First challenge: don’t call them revolutions. Don’t call them revolutions because their outcomes are not clear by any measure. Don’t call them revolts because they reverberated across the Arab world and were carried out by the majority of the population. Call them uprisings because their effect is irreversible and will shape every generation to come.
Usually the biggest challenge in reading Dr. Tariq Ramadan is the inaccessibility of his language. Some paragraphs it took five or six readings to understand his point but when I do, I always pause and reflect. He always challenges my perception and adds to it.

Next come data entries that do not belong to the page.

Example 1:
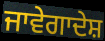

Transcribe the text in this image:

ਜਾਵੇਗਾਦੇਸ਼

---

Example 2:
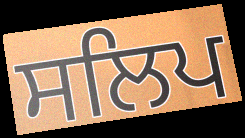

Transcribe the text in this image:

ਸਲਿਪ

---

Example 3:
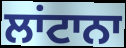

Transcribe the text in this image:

ਲਾਂਟਾਨਾ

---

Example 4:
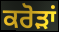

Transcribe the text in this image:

ਕਰੋਡ਼ਾਂ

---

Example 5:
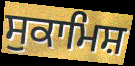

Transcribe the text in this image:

ਸੁਕਾਮਿਸ਼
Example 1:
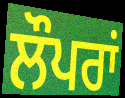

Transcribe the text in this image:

ਲੌਪਰਾਂ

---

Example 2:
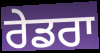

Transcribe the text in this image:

ਰੇਡਰਾ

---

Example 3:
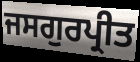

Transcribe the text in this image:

ਜਸਗੁਰਪ੍ਰੀਤ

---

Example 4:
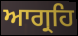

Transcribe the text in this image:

ਆਗ੍ਰਹਿ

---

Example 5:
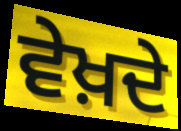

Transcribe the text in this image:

ਵੇਖ਼ਦੇ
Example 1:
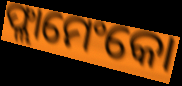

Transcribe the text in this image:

ଫ୍ଲାମେଂକୋ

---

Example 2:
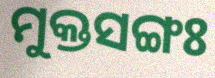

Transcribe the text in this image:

ମୁକ୍ତସଙ୍ଗଃ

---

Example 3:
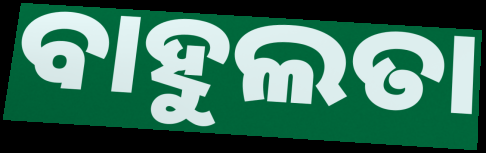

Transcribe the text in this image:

ବାହୁଲତା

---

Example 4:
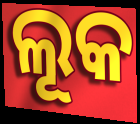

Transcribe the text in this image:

ଲୂକ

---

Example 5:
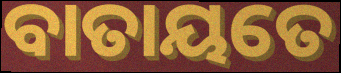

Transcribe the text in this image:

ବାତାୟତେ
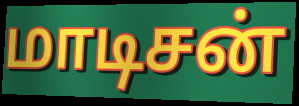
மாடிசன்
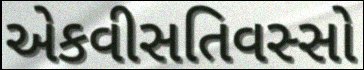
એકવીસતિવસ્સો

This book starts by breaking down, in a rudimentary way, the origins and forces behind the recent uprisings in the Middle East. They were not the work of foreign interests, although they played a part, but they were not totally the work of local activists and young people in abstract. Dr. Ramadan argues that many of the movements that helped spur the uprisings were the culmination of years of training of local activists at the hands of foreign organizations on the techniques of organizing and mobilizing people. So much of the uprisings is owed to organizing on social media platforms, no doubt. He also argues, however, that without the genuine desires and aspirations of Arabs for social change and social equity these uprisings would not have happened.

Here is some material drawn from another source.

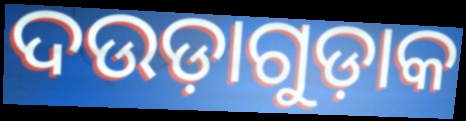
ଦଉଡ଼ାଗୁଡ଼ାକ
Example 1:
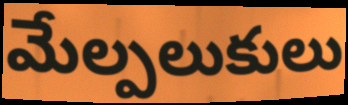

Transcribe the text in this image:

మేల్పలుకులు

Arab homelands have a history of turmoil which has spawned social and political movements. This book focuses on Islamic social and political movements. Dr. Ramadan explains the context behind the inception of Islamist movements starting in Egypt and stretching throughout the region. He explains that every Islamist movement has a context that must be considered and the danger of failing to do that. The danger is what we see today: after 9/11, any talk of Islamic political movement is deemed “terrorist” or “extremist” which has created a battle between “Islamism” and “secularism” in the Arab world. It is a battle that has seen Arabs only define themselves in relation to the West as opposed to have constructive dialogue about ways to move forward.